*** Material supplied ***

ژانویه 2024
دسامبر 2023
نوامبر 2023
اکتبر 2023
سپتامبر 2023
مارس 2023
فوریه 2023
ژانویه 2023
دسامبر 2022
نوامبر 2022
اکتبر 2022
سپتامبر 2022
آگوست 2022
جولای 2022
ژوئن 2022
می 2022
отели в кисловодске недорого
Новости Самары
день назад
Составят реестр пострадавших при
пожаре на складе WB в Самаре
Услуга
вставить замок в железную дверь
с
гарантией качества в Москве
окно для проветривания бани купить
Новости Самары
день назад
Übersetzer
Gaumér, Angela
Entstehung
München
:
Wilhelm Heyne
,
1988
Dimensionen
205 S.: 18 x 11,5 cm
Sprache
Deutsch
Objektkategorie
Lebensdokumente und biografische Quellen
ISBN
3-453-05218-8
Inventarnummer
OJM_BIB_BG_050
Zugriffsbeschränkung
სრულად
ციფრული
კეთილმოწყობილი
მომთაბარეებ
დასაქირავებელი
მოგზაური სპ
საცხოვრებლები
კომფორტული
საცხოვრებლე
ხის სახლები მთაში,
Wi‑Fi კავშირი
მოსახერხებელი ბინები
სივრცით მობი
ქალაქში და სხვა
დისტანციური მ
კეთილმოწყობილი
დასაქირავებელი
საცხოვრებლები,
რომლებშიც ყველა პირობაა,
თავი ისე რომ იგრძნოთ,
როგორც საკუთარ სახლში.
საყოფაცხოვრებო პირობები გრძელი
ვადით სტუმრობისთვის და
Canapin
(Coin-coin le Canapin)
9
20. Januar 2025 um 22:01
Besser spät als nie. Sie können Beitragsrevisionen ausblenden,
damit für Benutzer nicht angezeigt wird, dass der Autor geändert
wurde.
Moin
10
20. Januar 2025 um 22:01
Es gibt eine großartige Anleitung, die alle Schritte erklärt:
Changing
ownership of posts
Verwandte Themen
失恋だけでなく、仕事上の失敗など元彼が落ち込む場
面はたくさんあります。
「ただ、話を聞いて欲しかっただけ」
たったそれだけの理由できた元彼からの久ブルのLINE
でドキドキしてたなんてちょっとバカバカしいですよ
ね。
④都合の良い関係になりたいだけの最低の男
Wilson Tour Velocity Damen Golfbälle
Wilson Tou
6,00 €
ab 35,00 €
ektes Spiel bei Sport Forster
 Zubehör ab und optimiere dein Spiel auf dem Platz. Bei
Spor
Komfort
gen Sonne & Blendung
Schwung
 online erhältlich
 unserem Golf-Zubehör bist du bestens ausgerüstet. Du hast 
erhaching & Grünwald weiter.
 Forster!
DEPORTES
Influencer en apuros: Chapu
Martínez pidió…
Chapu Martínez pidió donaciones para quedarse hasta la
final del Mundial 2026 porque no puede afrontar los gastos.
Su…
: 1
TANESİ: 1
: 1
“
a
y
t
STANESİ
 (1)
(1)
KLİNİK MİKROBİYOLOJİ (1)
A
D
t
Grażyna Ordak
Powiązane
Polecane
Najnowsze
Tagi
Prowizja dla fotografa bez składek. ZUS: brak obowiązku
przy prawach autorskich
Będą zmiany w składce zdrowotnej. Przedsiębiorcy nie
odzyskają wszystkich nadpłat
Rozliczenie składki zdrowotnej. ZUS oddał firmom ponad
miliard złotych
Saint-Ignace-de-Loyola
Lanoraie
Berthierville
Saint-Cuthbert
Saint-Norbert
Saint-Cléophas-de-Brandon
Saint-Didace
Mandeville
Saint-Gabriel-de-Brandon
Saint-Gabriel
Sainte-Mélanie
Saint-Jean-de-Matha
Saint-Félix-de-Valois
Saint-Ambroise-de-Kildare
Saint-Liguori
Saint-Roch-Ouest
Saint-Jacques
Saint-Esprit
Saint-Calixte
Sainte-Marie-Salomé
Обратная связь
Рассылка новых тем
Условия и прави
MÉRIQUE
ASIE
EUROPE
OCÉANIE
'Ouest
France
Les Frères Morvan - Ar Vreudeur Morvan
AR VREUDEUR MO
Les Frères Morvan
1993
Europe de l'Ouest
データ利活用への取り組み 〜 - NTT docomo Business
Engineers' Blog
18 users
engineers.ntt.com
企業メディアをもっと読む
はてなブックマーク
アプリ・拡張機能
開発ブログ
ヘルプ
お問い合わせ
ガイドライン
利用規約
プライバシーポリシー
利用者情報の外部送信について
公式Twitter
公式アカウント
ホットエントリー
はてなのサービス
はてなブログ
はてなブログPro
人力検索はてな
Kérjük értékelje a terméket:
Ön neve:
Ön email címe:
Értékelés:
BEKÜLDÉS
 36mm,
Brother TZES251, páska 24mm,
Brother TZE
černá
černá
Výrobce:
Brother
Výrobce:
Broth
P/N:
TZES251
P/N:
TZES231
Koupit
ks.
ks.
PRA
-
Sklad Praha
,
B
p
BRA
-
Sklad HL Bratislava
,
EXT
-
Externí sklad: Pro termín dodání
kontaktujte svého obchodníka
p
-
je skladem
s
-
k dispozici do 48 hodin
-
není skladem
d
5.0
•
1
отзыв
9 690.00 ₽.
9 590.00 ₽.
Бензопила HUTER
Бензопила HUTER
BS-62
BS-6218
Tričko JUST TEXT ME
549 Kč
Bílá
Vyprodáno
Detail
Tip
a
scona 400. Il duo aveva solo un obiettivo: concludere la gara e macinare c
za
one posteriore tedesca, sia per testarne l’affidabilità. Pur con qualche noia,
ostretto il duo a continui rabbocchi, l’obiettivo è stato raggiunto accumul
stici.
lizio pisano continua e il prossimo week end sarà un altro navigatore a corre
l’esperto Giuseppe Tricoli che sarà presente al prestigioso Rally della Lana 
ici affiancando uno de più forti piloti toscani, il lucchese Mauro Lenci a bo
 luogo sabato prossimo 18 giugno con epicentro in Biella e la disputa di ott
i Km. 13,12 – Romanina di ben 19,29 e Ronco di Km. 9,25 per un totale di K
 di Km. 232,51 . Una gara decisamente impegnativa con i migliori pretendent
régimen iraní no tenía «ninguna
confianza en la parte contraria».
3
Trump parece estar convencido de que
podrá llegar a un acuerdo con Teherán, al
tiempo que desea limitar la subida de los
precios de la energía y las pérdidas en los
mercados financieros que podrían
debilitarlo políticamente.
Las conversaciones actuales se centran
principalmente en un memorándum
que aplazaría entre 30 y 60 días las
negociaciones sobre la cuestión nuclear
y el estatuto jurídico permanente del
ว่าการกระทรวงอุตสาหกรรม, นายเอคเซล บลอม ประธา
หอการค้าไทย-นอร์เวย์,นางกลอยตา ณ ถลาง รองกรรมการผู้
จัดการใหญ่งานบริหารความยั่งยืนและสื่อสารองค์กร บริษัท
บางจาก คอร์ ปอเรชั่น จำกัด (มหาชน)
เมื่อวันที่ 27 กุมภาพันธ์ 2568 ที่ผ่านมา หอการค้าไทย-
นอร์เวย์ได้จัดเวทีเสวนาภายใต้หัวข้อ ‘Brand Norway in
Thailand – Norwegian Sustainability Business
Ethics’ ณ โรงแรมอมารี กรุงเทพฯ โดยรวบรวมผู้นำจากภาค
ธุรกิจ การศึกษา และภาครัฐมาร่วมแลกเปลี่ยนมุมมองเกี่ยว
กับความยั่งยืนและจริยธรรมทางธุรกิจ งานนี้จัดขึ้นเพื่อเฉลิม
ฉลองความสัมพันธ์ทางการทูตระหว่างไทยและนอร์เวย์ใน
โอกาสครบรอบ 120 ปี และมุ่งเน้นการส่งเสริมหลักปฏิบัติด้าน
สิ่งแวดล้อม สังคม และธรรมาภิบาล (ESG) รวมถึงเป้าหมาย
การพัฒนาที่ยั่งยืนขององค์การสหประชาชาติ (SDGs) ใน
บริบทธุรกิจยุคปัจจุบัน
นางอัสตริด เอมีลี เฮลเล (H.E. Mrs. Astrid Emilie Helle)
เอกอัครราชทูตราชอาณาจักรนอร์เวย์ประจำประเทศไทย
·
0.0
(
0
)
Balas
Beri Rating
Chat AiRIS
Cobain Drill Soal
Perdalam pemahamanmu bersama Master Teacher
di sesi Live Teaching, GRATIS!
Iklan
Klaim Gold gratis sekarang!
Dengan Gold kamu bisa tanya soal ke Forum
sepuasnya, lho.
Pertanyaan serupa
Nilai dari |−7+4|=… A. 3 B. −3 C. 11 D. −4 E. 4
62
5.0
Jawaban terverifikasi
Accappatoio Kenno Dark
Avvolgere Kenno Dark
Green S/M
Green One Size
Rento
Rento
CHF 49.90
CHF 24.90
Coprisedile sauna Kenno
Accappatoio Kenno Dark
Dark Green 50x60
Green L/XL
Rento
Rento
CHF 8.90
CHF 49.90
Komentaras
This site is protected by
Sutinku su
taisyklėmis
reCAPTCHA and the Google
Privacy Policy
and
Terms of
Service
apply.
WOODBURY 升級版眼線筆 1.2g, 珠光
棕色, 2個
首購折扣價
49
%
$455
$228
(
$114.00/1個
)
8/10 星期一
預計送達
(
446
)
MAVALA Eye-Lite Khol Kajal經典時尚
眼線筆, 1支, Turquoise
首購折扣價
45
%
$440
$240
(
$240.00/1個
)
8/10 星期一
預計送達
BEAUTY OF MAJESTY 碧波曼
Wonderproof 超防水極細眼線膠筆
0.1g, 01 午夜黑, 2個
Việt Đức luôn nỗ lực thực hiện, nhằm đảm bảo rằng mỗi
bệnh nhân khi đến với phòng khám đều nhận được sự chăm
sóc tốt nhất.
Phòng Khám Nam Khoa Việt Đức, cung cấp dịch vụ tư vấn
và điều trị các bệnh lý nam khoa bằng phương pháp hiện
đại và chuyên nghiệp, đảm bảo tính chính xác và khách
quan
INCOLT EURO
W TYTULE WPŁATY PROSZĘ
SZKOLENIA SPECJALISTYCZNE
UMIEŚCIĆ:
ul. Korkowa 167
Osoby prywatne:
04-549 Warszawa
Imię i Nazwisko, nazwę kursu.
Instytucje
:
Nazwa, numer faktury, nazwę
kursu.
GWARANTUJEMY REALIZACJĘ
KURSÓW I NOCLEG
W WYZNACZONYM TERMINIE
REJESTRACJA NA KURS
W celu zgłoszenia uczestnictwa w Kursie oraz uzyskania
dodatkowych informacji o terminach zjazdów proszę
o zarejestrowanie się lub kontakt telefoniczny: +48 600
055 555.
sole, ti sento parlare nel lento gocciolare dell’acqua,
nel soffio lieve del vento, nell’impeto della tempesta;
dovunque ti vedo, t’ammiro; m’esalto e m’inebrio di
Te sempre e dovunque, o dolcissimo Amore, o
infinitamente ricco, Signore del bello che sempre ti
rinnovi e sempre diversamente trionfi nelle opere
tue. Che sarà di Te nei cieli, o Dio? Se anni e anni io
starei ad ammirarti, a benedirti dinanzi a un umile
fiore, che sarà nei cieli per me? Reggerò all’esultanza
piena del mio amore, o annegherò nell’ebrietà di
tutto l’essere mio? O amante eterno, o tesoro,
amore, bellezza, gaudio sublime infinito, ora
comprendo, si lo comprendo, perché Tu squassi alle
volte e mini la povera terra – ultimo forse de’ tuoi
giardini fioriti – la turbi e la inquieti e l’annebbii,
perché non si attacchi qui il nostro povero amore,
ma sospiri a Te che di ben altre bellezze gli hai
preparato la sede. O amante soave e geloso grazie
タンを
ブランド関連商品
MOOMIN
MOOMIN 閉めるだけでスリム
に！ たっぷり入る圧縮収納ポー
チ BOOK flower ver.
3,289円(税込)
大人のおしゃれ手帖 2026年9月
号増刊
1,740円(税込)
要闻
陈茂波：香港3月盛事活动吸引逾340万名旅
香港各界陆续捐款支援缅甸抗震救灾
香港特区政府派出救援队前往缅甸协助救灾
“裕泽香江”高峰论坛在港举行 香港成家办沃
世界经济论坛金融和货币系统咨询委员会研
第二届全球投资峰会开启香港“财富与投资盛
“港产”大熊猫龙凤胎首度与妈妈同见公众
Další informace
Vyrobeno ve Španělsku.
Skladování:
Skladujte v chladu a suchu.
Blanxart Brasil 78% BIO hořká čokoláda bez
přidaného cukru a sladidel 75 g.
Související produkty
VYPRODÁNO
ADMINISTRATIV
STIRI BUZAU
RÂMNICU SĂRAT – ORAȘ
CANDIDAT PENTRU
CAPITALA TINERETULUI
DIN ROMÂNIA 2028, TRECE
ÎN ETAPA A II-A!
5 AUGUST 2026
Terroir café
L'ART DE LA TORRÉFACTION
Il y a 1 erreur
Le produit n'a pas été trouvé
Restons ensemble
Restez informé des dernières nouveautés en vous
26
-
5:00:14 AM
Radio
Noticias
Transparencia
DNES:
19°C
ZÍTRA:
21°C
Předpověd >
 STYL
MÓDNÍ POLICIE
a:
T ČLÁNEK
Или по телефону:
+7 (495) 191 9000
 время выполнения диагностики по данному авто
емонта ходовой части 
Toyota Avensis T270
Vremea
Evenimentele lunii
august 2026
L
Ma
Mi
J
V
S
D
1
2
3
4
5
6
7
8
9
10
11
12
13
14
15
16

*** End of Material supplied ***

### What is needed
Quote the lines of the data above verbatim, starting with the first line and ending after the line that contains "пожаре на складе WB в Самаре".

### Reply
ژانویه 2024
دسامبر 2023
نوامبر 2023
اکتبر 2023
سپتامبر 2023
مارس 2023
فوریه 2023
ژانویه 2023
دسامبر 2022
نوامبر 2022
اکتبر 2022
سپتامبر 2022
آگوست 2022
جولای 2022
ژوئن 2022
می 2022
отели в кисловодске недорого
Новости Самары
день назад
Составят реестр пострадавших при
пожаре на складе WB в Самаре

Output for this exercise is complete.